Joe Pat ROWLAND, Appellant,
v.
STATE of Florida, Appellee.
District Court of Appeal of Florida, First District.
*813 Michael E. Allen, Public Defender, and Phil Patterson, Asst. Public Defender, Tallahassee, for appellant.
Robert A. Butterworth, Atty. Gen., and John M. Koenig, Jr., Asst. Atty. Gen., Tallahassee, for appellee.
BARFIELD, Judge.
Appellant pled nolo contendere to one count of possession of a controlled substance, specifically reserving his right to challenge the trial court's order denying his motion to suppress the cocaine seized in a warrantless search of his truck. We find that the stop and search was reasonable, and we affirm the order denying the motion to suppress.

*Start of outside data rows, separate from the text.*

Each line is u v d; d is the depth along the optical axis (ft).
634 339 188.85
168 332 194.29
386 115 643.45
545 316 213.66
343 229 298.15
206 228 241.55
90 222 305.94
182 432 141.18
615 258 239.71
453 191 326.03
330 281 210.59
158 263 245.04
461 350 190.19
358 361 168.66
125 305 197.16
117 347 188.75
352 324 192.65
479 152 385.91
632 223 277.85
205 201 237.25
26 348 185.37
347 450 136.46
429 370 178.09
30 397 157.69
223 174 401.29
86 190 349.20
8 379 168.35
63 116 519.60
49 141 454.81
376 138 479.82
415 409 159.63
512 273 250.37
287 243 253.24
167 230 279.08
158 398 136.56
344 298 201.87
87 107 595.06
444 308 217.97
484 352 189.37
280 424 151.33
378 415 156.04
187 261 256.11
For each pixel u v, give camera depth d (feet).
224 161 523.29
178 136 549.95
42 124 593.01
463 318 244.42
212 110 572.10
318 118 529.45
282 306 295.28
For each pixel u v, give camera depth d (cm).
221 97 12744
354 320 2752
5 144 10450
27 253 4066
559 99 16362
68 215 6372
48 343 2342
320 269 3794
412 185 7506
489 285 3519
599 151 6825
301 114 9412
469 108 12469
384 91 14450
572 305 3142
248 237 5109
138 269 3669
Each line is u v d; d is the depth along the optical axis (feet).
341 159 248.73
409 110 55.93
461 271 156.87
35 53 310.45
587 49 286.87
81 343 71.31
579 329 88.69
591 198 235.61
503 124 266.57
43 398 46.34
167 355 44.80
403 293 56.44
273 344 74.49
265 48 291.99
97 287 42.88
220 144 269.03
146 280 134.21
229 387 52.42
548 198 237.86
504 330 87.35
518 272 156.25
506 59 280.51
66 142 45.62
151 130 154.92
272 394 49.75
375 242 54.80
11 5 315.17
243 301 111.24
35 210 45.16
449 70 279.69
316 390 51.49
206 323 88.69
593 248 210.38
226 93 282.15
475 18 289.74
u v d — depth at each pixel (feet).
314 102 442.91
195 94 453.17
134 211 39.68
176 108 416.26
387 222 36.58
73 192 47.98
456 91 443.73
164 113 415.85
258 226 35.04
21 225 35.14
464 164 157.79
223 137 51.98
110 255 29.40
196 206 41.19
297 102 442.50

Appellant also challenges the order placing him on probation, asserting first that the court failed to comply with due process requirements in imposing certain monetary costs. The state concedes this issue. We reverse and remand with directions that the trial court afford appellant notice and opportunity to object to the imposition of the costs. Shipley v. State,
Appellant contends next that, at the sentencing hearing, the trial court pronounced that he should "be gainfully employed for at least thirty hours per week." However, condition 7 of the written order only required appellant to "work diligently at a lawful occupation." He asserts that the condition must be modified to read: "Maintain full-time gainful employment of not less than thirty (30) hours per week or actively seek gainful employment." The state concedes this issue. Upon remand, we direct the trial court to conform its oral pronouncement requiring gainful employment of 30 hours per week with the written order setting forth the conditions of probation.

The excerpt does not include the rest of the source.